The thing most places are too afraid to tell you is that a large chunk of these layoffs are partially inspired by this new reality.
Yes, there were redundant and over-hired sections of the job market today for certain, all for promises of growth that never came to pass, but the part that I think most of us see in terms of the writing on the wall: is that the AI bot can push out this addictive clickbait content drivel faster than any human can.
And while it's got a slew of fact-check problems... what you're witnessing now is only the beginning. Machine learning? Well, that's something I think most people are taking for granted - the idea that it's learning and will get better and make a lot of these types of writing and coding, the basics becoming more or less, redundant.
I dated a mathematician in 2018. She switched out of her Master's program to move into finance before moving away. She sort of warned me this reality was incoming. How machine learning, and by proxy AI, would dominate the market and change everything very soon. That this isn't the type of thing to ignore by a long shot...
Marketing, coding, journalism, and media. We let so much of this side of the industry be dictated by google search and web-based traffic. Everything from your social media hits to your search engine queries is codified and authenticated by a mixture of how many people visit a page, but also, how much engagement it hits on social media. This analysis. This data analytics... which for a while, was sort of the crux of modern web-based industries... will I think, be analyzed and organized using these new AI tools - effectively replacing a lot of how the algorithm worked for the sake of attempting to create a better user experience... by which I mean, what's more addictive and sticky. The kinds of creative content that keep you engaged in an ever-glutenous attention economy.
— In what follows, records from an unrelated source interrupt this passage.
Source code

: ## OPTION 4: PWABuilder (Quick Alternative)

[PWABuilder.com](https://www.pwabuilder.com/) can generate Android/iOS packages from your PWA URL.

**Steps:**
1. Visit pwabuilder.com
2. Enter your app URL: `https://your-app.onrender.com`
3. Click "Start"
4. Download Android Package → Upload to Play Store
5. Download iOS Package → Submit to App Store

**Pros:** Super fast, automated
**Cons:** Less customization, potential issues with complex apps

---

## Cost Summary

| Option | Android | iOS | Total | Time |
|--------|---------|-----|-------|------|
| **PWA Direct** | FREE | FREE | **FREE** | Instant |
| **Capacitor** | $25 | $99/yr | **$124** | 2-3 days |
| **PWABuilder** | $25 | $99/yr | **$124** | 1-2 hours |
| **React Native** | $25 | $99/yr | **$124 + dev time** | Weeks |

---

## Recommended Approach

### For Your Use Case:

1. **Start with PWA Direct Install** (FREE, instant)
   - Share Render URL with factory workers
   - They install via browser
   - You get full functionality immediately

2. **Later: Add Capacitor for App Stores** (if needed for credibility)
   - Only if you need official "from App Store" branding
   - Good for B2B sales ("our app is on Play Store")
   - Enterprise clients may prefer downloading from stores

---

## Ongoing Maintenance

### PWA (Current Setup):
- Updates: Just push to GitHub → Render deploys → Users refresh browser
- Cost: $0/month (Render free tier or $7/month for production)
What you're seeing here is the death of something that's dominated how we've done things for the past 10-plus years. And a new methodology of doing something far better... or far worse...
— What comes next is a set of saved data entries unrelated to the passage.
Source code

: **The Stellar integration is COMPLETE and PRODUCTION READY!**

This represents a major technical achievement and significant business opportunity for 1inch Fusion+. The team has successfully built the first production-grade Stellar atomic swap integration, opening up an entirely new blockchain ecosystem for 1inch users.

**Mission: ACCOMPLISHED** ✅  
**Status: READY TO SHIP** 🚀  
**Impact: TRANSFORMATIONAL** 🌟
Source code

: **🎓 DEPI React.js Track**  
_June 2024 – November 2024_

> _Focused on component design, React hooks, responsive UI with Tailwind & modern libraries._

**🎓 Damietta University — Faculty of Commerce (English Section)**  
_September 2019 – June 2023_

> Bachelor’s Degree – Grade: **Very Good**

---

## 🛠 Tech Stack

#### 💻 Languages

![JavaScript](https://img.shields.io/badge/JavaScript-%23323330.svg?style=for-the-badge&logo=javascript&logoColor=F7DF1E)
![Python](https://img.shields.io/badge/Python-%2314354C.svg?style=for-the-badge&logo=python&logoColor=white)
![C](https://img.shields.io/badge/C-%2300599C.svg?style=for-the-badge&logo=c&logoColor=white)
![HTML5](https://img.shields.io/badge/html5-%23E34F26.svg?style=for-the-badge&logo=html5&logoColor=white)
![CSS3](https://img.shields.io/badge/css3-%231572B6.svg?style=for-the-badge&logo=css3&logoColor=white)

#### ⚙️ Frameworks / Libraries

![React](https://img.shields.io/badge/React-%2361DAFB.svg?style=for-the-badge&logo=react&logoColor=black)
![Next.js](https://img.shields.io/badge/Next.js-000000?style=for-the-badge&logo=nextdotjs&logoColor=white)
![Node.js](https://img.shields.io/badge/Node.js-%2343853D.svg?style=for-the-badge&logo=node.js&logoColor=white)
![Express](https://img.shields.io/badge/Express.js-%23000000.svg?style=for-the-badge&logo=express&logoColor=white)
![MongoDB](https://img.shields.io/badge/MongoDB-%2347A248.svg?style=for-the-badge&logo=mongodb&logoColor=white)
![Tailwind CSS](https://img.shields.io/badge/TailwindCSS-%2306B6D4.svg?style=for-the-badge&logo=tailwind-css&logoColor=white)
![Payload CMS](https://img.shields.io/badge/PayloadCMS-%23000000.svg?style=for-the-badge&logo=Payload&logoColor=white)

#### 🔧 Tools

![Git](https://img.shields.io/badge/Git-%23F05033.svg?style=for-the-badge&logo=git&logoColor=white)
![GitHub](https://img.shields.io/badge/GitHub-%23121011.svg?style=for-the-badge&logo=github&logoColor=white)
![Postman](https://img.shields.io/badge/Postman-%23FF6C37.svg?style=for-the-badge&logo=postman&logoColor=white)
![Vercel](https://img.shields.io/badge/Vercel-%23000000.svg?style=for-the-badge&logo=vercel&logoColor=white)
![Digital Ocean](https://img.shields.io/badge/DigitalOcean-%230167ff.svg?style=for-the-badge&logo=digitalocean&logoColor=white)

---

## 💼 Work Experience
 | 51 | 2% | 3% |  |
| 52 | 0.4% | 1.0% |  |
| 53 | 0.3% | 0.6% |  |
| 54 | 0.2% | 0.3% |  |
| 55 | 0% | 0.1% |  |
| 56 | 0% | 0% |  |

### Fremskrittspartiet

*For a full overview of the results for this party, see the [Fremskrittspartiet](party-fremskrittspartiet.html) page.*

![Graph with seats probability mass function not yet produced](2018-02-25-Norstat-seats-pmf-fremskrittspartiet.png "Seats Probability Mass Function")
There was this movie written by Andy Kaufman, one of my favorite screenwriters. It's called... "I'm thinking of Ending Things."
That's how I've been feeling lately. I just want to end things, now. Not in a cry for help so to say as much as it is, I think we need to stop. Or at least, I need to stop... Stop feeling plugged in and sort of dying, the more I realize, things will never get better in the world. Sort of take control of what's right in front of me and let go.
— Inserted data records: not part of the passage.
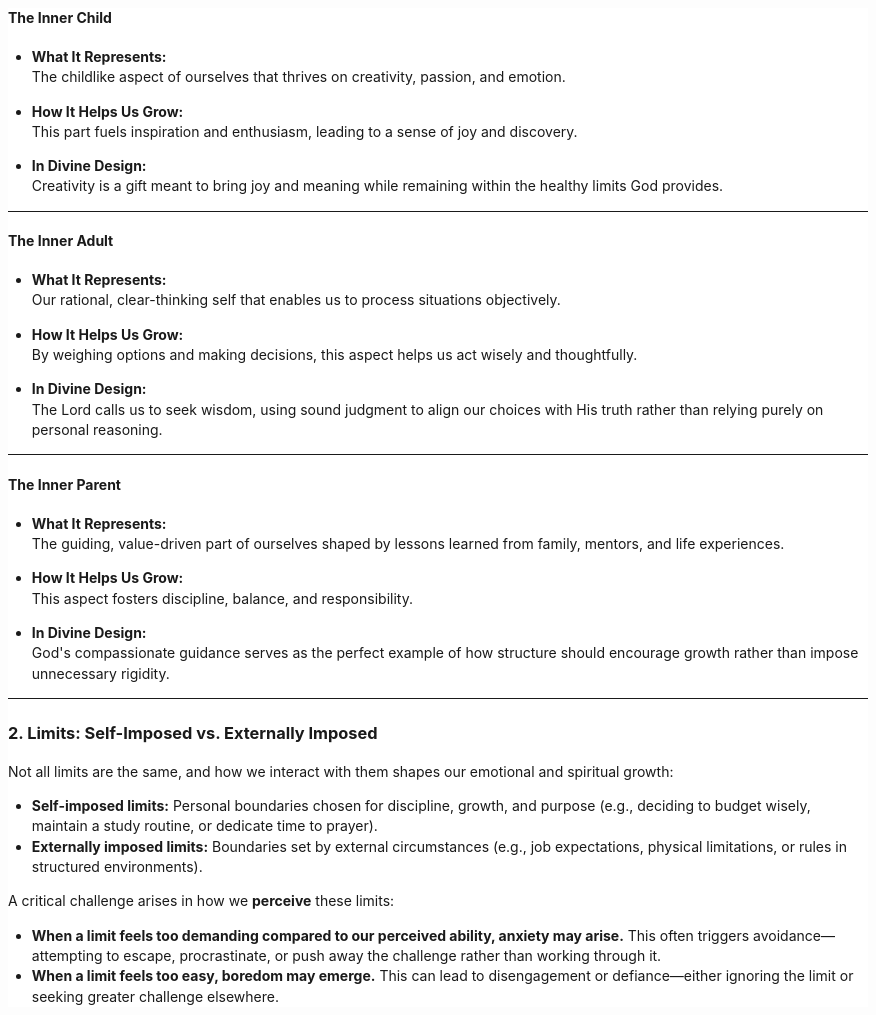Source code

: #### The Inner Child  

- **What It Represents:**  
  The childlike aspect of ourselves that thrives on creativity, passion, and emotion.  

- **How It Helps Us Grow:**  
  This part fuels inspiration and enthusiasm, leading to a sense of joy and discovery.  

- **In Divine Design:**  
  Creativity is a gift meant to bring joy and meaning while remaining within the healthy limits God provides.  

---

#### The Inner Adult  

- **What It Represents:**  
  Our rational, clear-thinking self that enables us to process situations objectively.  

- **How It Helps Us Grow:**  
  By weighing options and making decisions, this aspect helps us act wisely and thoughtfully.  

- **In Divine Design:**  
  The Lord calls us to seek wisdom, using sound judgment to align our choices with His truth rather than relying purely on personal reasoning.  

---

#### The Inner Parent  

- **What It Represents:**  
  The guiding, value-driven part of ourselves shaped by lessons learned from family, mentors, and life experiences.  

- **How It Helps Us Grow:**  
  This aspect fosters discipline, balance, and responsibility.  

- **In Divine Design:**  
  God's compassionate guidance serves as the perfect example of how structure should encourage growth rather than impose unnecessary rigidity.  

---

### 2. Limits: Self-Imposed vs. Externally Imposed  

Not all limits are the same, and how we interact with them shapes our emotional and spiritual growth:  

- **Self-imposed limits:** Personal boundaries chosen for discipline, growth, and purpose (e.g., deciding to budget wisely, maintain a study routine, or dedicate time to prayer).  
- **Externally imposed limits:** Boundaries set by external circumstances (e.g., job expectations, physical limitations, or rules in structured environments).  

A critical challenge arises in how we **perceive** these limits:  
- **When a limit feels too demanding compared to our perceived ability, anxiety may arise.** This often triggers avoidance—attempting to escape, procrastinate, or push away the challenge rather than working through it.  
- **When a limit feels too easy, boredom may emerge.** This can lead to disengagement or defiance—either ignoring the limit or seeking greater challenge elsewhere.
Anyway, I really wanted to see this film when it came out.
I didn't have a chance to because I was busy improving my website's SEO during the heart of the pandemic.
The past five years have been chasing this stability that never felt stable in this kind of writing, doing what everyone asked of me, and trying to chase a thing that never felt genuine.
I think that this is it.
I want to end things.
I want to write stuff that feels genuine.
I want to be okay just being me and sharing with you my truth:
That I think we're all fucked. But we don't have to be...
Anyway, I'm tired of this and am breaking up with the old process. Old me. We're done now. And I'm moving on to something new. Let's go new me and find a new way of doing things.
The robots are here to stay, either way.